Aşağıdaki kayıtlarda "Заворотнюк" kelimesinin geçtiği her satırı, hiçbir değişiklik yapmadan göster.
═════ Çıkarılan malzeme ═════
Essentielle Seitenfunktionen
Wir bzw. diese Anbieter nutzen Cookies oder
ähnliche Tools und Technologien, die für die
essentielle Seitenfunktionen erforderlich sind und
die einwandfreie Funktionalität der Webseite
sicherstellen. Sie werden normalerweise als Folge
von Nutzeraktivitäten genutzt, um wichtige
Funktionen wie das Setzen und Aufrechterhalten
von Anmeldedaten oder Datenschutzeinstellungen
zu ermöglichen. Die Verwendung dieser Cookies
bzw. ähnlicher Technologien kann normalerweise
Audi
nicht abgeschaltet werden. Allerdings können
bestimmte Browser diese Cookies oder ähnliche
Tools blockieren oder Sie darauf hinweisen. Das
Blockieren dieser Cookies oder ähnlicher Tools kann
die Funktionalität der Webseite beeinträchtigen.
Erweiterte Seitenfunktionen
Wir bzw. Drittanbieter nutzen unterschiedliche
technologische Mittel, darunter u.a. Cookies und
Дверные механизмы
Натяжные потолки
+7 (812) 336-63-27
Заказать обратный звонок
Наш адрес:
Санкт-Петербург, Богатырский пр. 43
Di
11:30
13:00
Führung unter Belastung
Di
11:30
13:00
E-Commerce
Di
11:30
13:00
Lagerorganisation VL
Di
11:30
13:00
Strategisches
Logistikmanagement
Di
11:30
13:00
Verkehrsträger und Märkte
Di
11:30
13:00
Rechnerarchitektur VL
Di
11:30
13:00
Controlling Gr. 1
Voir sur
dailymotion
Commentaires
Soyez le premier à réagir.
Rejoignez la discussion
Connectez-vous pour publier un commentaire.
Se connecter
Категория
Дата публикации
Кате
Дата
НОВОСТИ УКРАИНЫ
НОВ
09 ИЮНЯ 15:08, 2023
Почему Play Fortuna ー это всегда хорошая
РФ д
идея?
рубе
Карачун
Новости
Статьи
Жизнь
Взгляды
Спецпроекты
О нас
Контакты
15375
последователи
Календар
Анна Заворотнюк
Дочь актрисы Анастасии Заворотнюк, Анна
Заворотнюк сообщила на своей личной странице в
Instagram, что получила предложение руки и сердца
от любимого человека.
═════
═════ Çıkarılan malzeme ═════
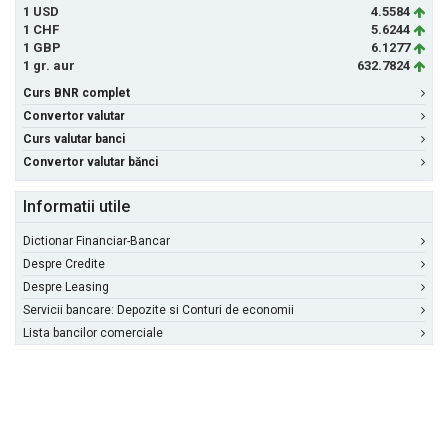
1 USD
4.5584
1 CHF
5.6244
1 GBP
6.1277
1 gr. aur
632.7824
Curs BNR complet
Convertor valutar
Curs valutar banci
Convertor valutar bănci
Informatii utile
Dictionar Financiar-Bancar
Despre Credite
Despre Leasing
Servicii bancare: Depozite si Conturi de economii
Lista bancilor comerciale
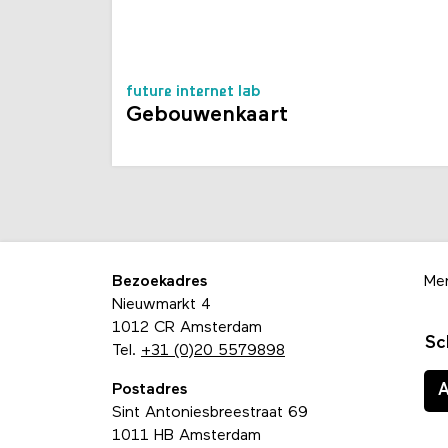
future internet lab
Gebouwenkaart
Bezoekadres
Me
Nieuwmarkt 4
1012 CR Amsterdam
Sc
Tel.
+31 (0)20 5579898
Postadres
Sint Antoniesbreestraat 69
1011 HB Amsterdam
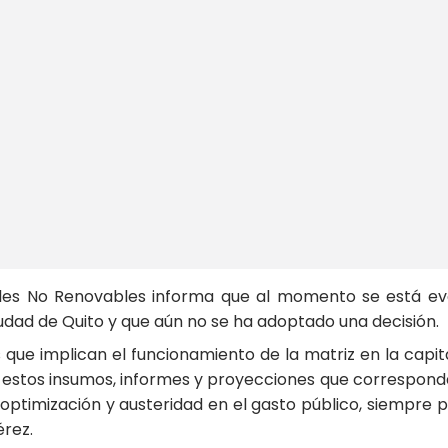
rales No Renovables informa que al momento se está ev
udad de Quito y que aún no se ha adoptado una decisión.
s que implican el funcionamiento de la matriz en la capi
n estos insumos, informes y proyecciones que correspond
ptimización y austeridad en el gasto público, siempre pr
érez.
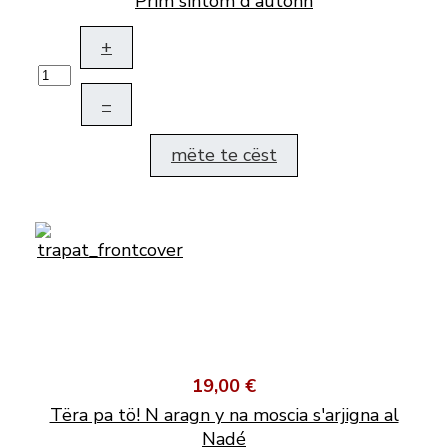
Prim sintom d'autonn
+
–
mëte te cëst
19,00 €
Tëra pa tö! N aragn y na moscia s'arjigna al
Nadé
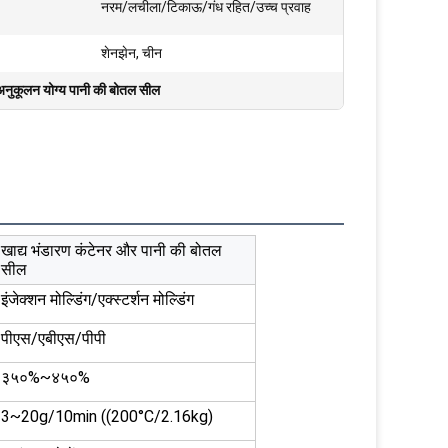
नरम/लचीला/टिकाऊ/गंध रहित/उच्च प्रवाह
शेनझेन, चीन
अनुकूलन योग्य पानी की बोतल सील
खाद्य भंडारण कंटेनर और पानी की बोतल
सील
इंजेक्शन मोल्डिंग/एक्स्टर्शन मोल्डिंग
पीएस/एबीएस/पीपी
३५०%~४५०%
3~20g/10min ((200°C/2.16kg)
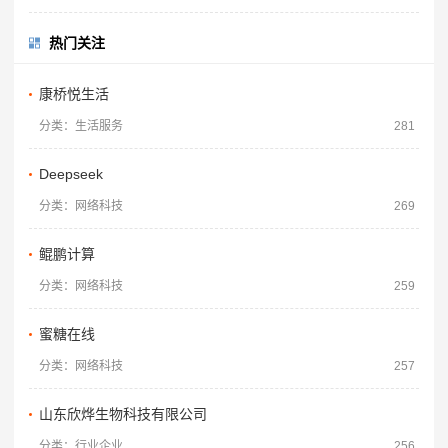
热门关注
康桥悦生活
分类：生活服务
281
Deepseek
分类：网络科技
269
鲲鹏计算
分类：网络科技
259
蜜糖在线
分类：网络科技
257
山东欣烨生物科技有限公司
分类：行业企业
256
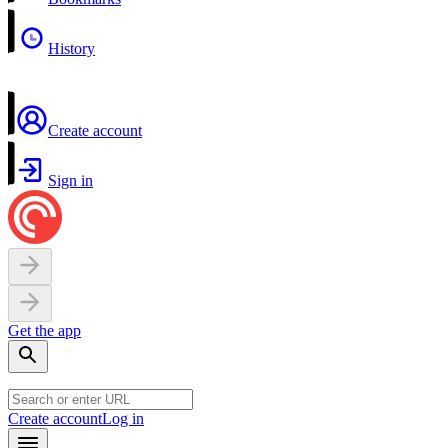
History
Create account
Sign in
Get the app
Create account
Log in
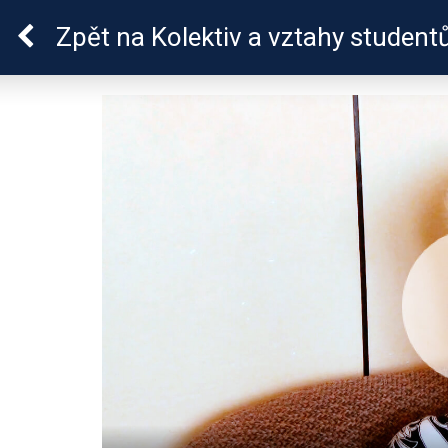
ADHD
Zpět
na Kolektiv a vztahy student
═════
═════ Çıkarılan malzeme ═════
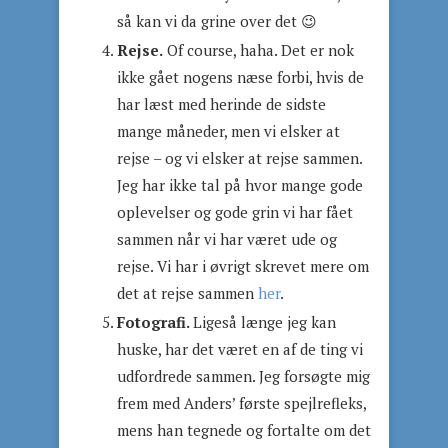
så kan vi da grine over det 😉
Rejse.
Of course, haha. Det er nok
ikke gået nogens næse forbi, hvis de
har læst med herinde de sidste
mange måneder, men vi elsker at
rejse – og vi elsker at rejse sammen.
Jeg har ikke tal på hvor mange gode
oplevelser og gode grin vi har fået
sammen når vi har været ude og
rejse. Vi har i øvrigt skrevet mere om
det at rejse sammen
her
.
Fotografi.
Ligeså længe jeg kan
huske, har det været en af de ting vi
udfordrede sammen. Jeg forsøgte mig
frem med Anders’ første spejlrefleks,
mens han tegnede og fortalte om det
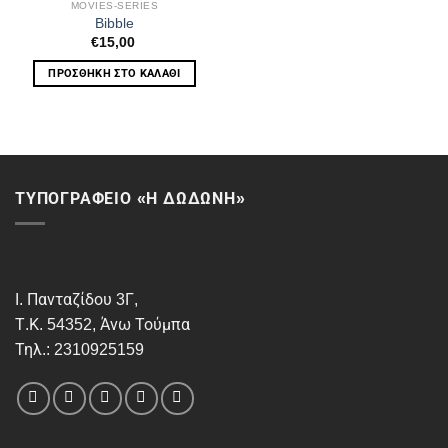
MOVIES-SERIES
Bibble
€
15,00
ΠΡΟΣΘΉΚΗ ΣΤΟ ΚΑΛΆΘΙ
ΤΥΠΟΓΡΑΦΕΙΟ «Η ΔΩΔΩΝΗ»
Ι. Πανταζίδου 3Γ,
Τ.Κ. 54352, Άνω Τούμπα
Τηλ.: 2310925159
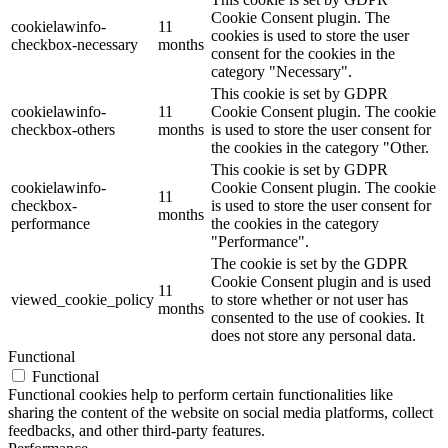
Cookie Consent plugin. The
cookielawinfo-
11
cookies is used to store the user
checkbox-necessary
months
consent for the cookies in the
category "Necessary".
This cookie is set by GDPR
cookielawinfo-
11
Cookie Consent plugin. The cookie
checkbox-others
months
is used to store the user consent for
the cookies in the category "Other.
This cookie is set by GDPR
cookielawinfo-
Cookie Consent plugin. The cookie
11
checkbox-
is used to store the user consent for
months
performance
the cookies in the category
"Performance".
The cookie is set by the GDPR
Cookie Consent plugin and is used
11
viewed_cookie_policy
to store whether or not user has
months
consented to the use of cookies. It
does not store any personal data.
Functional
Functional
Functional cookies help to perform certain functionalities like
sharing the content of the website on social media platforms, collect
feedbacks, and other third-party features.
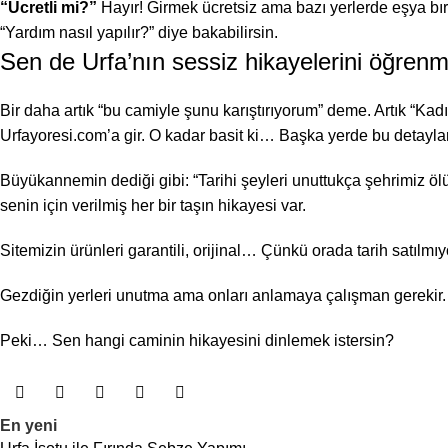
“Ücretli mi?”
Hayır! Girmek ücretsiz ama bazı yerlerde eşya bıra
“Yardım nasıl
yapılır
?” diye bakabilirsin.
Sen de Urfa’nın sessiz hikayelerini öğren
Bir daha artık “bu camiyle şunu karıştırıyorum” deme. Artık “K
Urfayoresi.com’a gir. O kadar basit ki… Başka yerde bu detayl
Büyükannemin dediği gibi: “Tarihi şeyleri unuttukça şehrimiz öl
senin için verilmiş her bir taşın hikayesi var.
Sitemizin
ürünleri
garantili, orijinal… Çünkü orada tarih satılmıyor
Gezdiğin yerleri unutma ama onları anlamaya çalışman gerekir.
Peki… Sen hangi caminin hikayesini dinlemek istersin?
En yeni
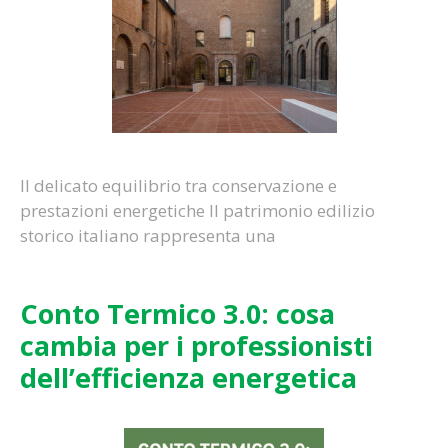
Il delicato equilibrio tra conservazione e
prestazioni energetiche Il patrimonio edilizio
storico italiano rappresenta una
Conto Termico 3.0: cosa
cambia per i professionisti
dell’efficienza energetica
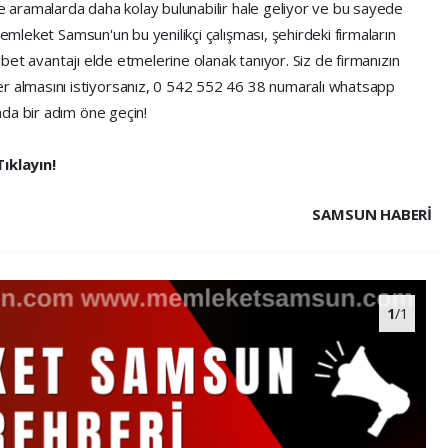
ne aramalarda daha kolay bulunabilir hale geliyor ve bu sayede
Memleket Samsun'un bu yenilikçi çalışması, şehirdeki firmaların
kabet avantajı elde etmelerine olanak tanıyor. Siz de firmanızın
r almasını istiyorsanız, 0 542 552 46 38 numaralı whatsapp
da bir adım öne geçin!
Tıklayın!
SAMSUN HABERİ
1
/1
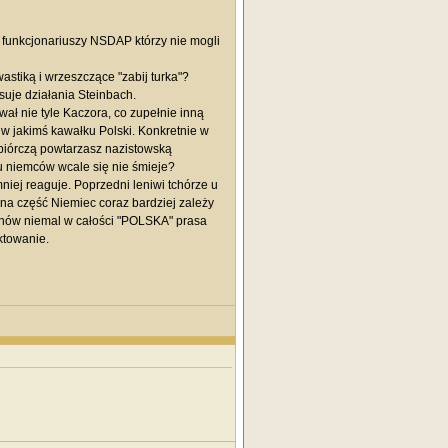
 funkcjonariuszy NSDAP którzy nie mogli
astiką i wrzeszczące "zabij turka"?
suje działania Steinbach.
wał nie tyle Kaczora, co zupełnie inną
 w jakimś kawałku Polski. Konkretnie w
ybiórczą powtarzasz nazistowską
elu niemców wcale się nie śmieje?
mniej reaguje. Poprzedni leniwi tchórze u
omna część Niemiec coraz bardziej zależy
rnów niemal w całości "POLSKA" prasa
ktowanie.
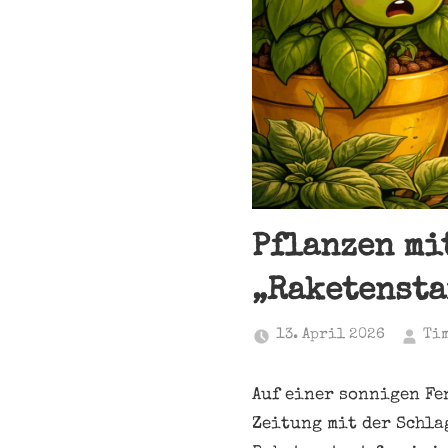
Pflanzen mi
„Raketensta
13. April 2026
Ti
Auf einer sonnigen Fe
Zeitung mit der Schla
═════
> Yanıtınız
Анна Заворотнюк
Дочь актрисы Анастасии Заворотнюк, Анна
Заворотнюк сообщила на своей личной странице в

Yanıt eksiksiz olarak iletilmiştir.